Kidney stones and urinary tract stones are a common problem. They are hard mineral matter formed in the kidneys or urinary tract. However, contrary to popular belief, kidney stones are due to a deficiency of the mineral magnesium, not an excess of calcium. Magnesium helps to keep calcium soluble.
Blood in the urine and severe pain in the abdomen and groin can be attributed to kidney stones or renal calculi.
The kidney and urinary bladder form the urinary system. The kidney is a filtration and excretory organ. The bladder is a temporary storage and elimination organ. The kidneys assist the liver in filtering the blood of toxins such as urea. The kidneys also ensure the resorption of useful organic substances like minerals.
Stones can form for different reasons:
- An improper ratio of dietary calcium: magnesium.
- Excessive vitamin D supplementation.
- Sugar, salt, oxalate-containing foods like spinach and excessive consumption of calcium-containing antacids, diuretics etc may foster stone formation.
- People with gout (high uric acid), high blood pressure, inflammatory bowel disease, hyperparathyroidism, and diabetes are susceptible to kidney stones….as are people who have had intestinal bypass surgery.
- Dehydration is a major risk factor.
- As is a decrease in the volume of urine excreted.
- High calcium in the urine can cause kidney stones.

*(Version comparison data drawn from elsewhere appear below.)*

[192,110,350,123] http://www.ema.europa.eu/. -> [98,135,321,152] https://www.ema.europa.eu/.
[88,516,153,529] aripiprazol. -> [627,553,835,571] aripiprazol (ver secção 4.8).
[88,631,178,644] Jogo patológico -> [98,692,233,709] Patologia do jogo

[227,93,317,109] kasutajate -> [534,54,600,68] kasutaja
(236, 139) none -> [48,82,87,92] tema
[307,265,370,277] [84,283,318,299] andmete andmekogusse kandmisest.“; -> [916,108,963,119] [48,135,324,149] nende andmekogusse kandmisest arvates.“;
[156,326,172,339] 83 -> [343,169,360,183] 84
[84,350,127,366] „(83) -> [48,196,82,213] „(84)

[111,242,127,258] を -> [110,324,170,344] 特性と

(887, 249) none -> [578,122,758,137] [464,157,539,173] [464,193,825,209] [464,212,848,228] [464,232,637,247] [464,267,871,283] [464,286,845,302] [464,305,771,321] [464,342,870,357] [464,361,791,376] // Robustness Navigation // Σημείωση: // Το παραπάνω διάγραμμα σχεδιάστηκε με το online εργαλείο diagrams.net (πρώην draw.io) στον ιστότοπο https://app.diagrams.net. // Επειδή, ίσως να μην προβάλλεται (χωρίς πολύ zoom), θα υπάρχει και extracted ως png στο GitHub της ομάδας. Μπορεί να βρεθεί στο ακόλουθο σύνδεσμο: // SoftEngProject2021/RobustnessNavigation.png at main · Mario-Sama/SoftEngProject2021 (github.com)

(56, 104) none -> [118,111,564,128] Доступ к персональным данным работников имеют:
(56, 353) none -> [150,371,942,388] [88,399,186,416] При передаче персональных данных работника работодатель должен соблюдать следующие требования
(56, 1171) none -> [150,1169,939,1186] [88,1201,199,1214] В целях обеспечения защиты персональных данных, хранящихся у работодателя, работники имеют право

- Diet and hereditary factors also play a role in stone formation.
- Pregnancy-related changes can cause kidney stone formation in a small percentage of pregnant women.
- Frequent urinary tract infections can also lead to stone formation.
- Alcohol intake will tax the functioning of the kidneys.
- Damage to the kidneys can also be caused by the harmful effects of certain diseases, such as diabetes, and by some prescription drugs, such as ibuprofen.
- Uremia, a condition produced by the retention of toxins which the kidneys normally excrete, is a result of severe kidney damage and is treated through dialysis
An appropriate preventive therapy is to drink two liters of pure water daily. Avoid tap water and water softeners. Replace tea and coffee with herbal teas that have a beneficial effect on the urinary tract, and restrict intake of alcohol.
Dietary changes include a vegetarian diet high in dietary fiber. Foods high in oxalates such as beans, cocoa, instant coffee, parsley, and spinach can aggravate existing kidney problems due to a lack of good bacteria in the intestines. Recent studies found that a naturally occurring gut bacterium, Oxalobacter formigenes prevents the formation of oxalates and can help prevent stones. Fermenting these foods will also prevent the formation of oxalates.
The greatest contributors to high sodium content are processed foods, red meats, and cheeses. Urinary tract infection is sometimes successfully relieved by drinking large amounts of cranberry juice and taking vitamin C, because of the acidifying effect of these substances. Canned asparagus (with its juice) is also a good natural remedy. Lemon barley with mint and apple cider vinegar is a beverage that can help kidney stones.
Nutrients that support the kidneys are vitaminB6, pantothenic acid, beta-carotene, magnesium, and potassium.
The kidneys are known as the ‘seat of fear’. When the kidneys are weak or become diseased, it could indicate a fear buried deep in the psyche. There may be a tendency to blame others for one’s own problems. Recognizing personal needs and taking responsibility for one’s life is a good step towards healing the kidneys.